But as unSpawn said, for any problem; revert back to
-> No firewall (even on routers for the time of the test)
-> Clean Distro not with all the tweaks.
This mtu stuff is just a guess from the picture you sent
I booted with kernel 2.4.27...and was able to connect to the site, even through my router w/firewall enabled. The only parameter that has changed is the kernel (and modules). Recompiling my current kernel (2.6.23.9) with just the defaults now, will see what happens.
^ lol...I actually did reinstall Linux...on my laptop which really had nothing important worth keeping (plus I wanted to get rid of Ubuntu & go back to Etch). After compiling 2.6.23.9 for my PC I kept getting a kernel panic on startup and didn't have time to debug it 'cause I had to go to work, so I just grabbed my laptop, and installed Etch. I think that kernel was 2.6.18.something though. Won't get a chance to do some more stuff with this issue til tomorrow though. Thanks for the help, it's really appreciated.
Nah, it was a calculated move....to run an experiment you need a control variable! Plus it (kind of) ensures that the problem isn't with my PC if it happens on my laptop as well (which have different hardware setups [including chipsets], except they both run AMD Athlon64s [K7]).
The stock install of Etch on my laptop with 2.6 didn't connect to the site either, but it did from within the LAN.
The funny thing is, connection isn't the problem as the image in my first post proves I'm able to open a successful TCP connection to the remote server without any problem. It just doesn't like when I want to "GET" from it...stingy server.
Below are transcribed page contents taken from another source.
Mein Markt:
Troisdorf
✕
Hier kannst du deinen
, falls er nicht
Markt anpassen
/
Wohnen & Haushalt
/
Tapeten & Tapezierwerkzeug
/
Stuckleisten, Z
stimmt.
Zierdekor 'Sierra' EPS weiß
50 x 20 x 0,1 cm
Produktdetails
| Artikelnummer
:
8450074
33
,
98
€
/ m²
I've got 2.6.23.11 running on my PC using the 2.4 config as the basis for compilation options, and that didn't work either. Confused on what the next step would be.
So to sum up the problem:
I'm trying to connect to a web site, which I have physical access to. I can connect and view the web page while on the same LAN as the server (under a 2.4 OR 2.6 kernel), but cannot when outside the network (over the internet, running a 2.6 kernel). The aforementioned problem does not occur on Windows XP at all. I do not have permission to change any options on the server or any particular LAN/routing/DNS configuration(s). A packet capture when there is no problem doesn't yield anything out of the ordinary (the response to the HTTP GET is an expected HTTP 200).
How dare I say it's a kernel bug....but what else could it be? This is the ONLY site which I have had a problem with. The next thing I'm going to do is run a packet capture on 2.6 and 2.4...and compare field by field what is different.
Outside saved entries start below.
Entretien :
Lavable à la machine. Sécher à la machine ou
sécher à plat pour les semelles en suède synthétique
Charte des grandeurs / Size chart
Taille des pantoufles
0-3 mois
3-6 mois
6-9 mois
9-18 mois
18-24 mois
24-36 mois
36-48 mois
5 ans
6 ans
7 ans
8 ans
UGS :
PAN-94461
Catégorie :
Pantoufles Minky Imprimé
XP in all aspects is way more "easy", lenient, "forgiving" (and I don't necessarily mean that in a disrespectful way), whereas GNU/Linux tries hard to (and does succeed in) getting the maximum out of both HW and SW, is strict in adhering to standards but still allowing you to change things (like for instance sysctl network tweaks for coping with broken remote network stacks, ECN and such). So if I have to put my money on something I'd say it's not a kernel bug but a networking problem. But that's just a hunch though.
Before testing I'd start by making sure the box runs two vanilla kernel.org kernels (no Debian kernel) and keep a reasonable distance between versionnumbers, is "clean" meaning default configs for everything, so no firewalling or packet shaping/scrubbing, no network tweaks, no proxying, no nothing, just the bare necessary changes to get the box networked. (It would be good to make copies of "clean" configs so you can track back any changes made and how they affect networking.)
For protocols I'd like to see TCP, ICMP and UDP checked so you should have tcptraceroute, ping and traceroute or hping or any other multi-protocol tool. And for testing I'd not only use a browser but also another client say telnet (just in case).
For testing, if there's another HTTP server in the same "problematic" network you have access to run tests on that one too, else take some public target like www.google.com next to your "problematic target" for baselining.
So what you should end up with is three traces plus a pcap * two or three sites * two kernels. If that's too much data to post here, tarball it, U/L to some free hosting provider and post the URI here.